La interposición de los recursos contra el Estatut ha puesto al Tribunal Constitucional en una situación imposible de resolver, en cuanto se le están demandado soluciones para las que no tiene competencias: el Tribunal Constitucional no es un órgano dotado de voluntad política propia, sino sólo el encargado de contrastar si los actos o normas sometidos a su consideración se adecúan o no a nuestra norma fundamental, y así, moviéndose en el terreno de lo estrictamente jurídico, su esfuerzo ha de dirigirse a indagar en la letra y el espíritu de la Constitución de 1978, de la que es su superior intérprete.

En sentido técnico-jurídico, existen a mi juicio pocas dudas sobre la inconstitucionalidad de disposiciones básicas del nuevo Estatuto, y no creo que sea un problema jurídico el que retrasa la emisión de la sentencia que ponga fin a este sainete. El Alto Tribunal, compuesto por personas eminentes, ha dispuesto en tres años de tiempo más que suficiente para formar su convicción sobre el asunto y fallarlo. Su demora responde más bien a la función de reforma constitucional encubierta que se le está pidiendo.

En el probable supuesto de una sentencia desfavorable al Estatut, será preciso abordar el encaje de Cataluña en España en términos políticos y con todas las garantías del procedimiento de reforma constitucional, llegado el caso. Todo ello para desembocar, a la postre, en la convocatoria de un referéndum en el que se pregunte a los ciudadanos clara y tajantemente, si quieren o no la independencia de Cataluña, si quieren que Cataluña siga formando parte del Estado español, con el margen de autonomía que fijan las leyes vigentes.

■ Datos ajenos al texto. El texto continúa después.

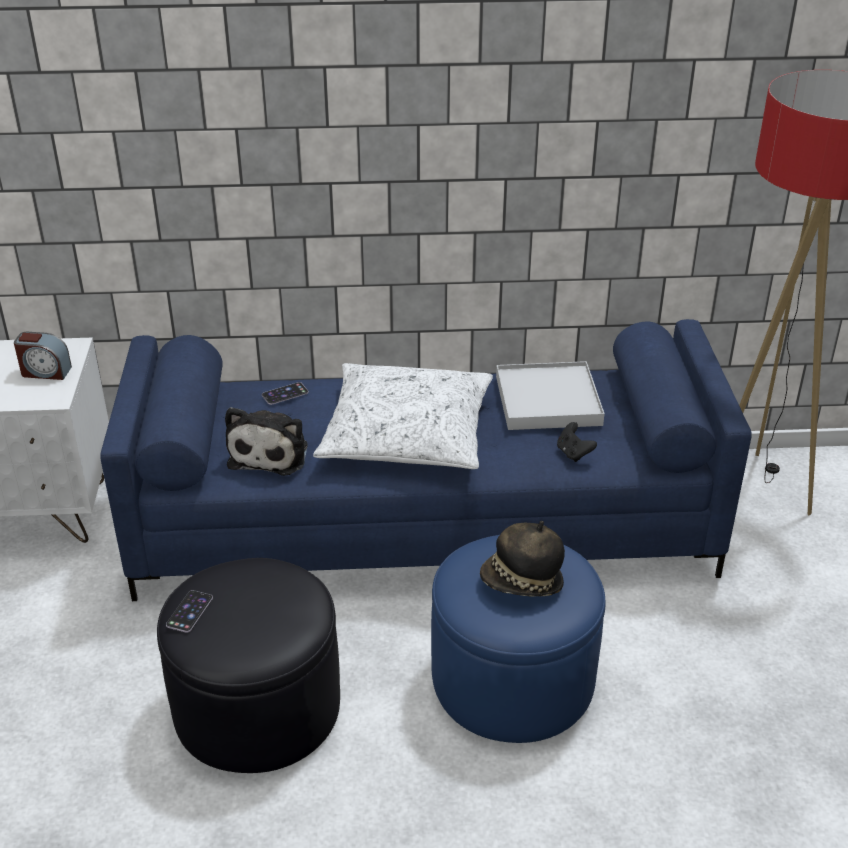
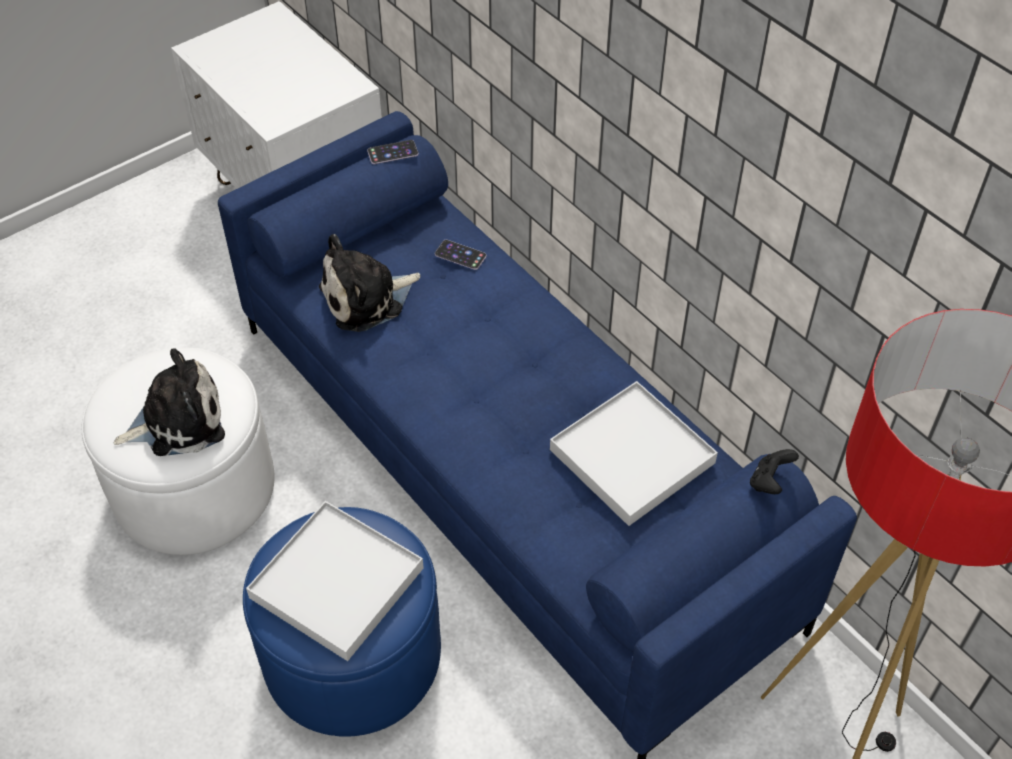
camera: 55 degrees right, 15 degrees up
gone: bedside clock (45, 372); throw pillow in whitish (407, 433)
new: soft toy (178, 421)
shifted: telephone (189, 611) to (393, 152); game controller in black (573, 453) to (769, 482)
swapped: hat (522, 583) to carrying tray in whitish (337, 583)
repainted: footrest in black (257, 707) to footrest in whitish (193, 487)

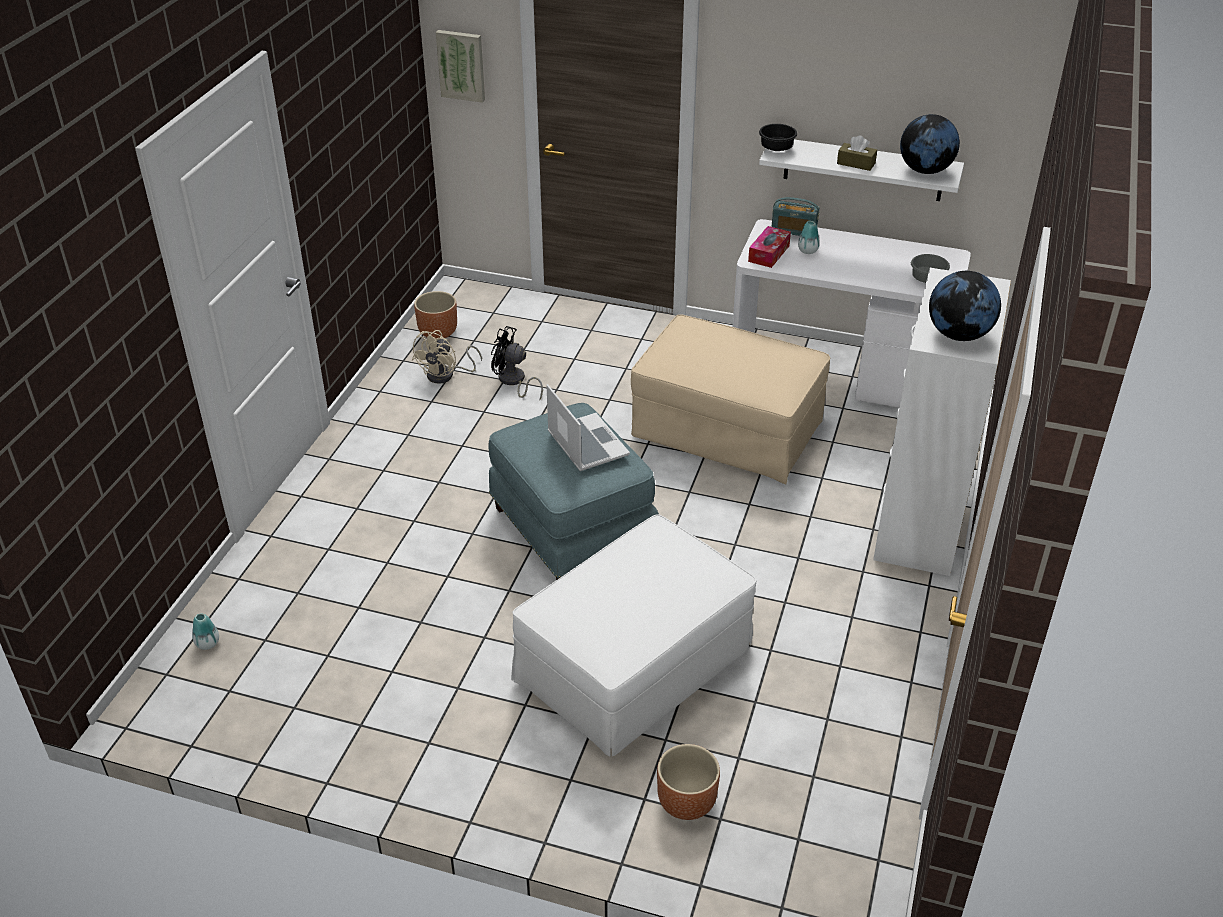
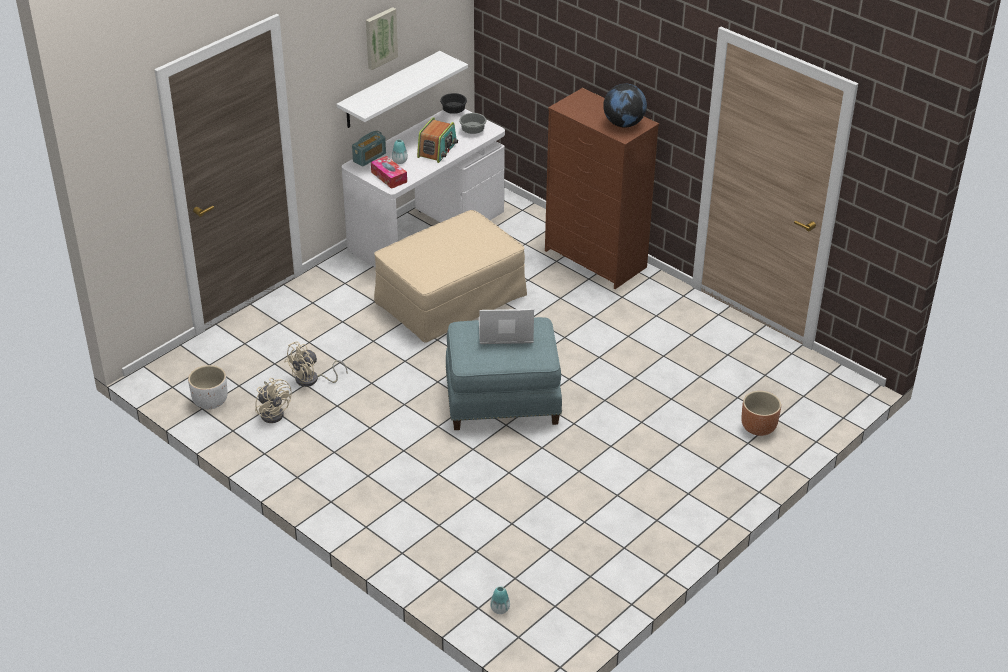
camera: 65 degrees left, 0 degrees up
gone: footrest in whitish (635, 666); tissue box in brownish (856, 163); desk globe (925, 170)
new: radio set (437, 150)
shifted: wall picture (461, 65) to (380, 37); bowl in black (777, 148) to (453, 110)
repainted: planter in brownish (438, 332) to planter in whitish (210, 401); fan in black (513, 381) to fan in beige-coloured (312, 380); chest of drawers in whitish (920, 523) to chest of drawers in brownish (596, 259)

Este camino, sin embargo, despierta muchos recelos por miedo a crear tensiones mayores a las que pretenden resolverse. Debemos entonces preguntarnos, ¿es que nuestro país no está preparado para adaptar el texto constitucional y sí para soportar las desestabilizadoras consecuencias de una sentencia desfavorable al estatuto catalán? ¿La situación de presión continuada de los partidos nacionalistas periféricos no vicia la atmósfera más nocivamente que los riesgos de un proceso reformador?¿No causa escándalo que la aprobación de unos Presupuestos Generales del Estado conlleve, casi por sistema, un regateo previo más propio de un zoco que de un Estado de Derecho?

La articulación territorial del Estado viene enredándonos desde hace décadas, cuando el mundo presente y el que se avecina requieren que nuestra visión y energías se concentren en asuntos más importantes. Solventemos entre todos la cuestión y dejemos sentado para una larga temporada quién quiere y quién no estar en España, con menos miedo a la respuesta ciudadana y más a esta situación de erosión constitucional y de perpetua incertidumbre sobre la identidad y el verdadero alcance del Estado español. Preguntemos antes de seguir la inercia de una tensión que dura ya tanto como para producir el desarraigo que unos buscan y otros temen, pero que ninguno enfrenta con normalidad democrática. Puede que lo que los representantes de los ciudadanos no son capaces siquiera de encarar, lo resuelvan con más madurez los propios ciudadanos. Pregunten y verán.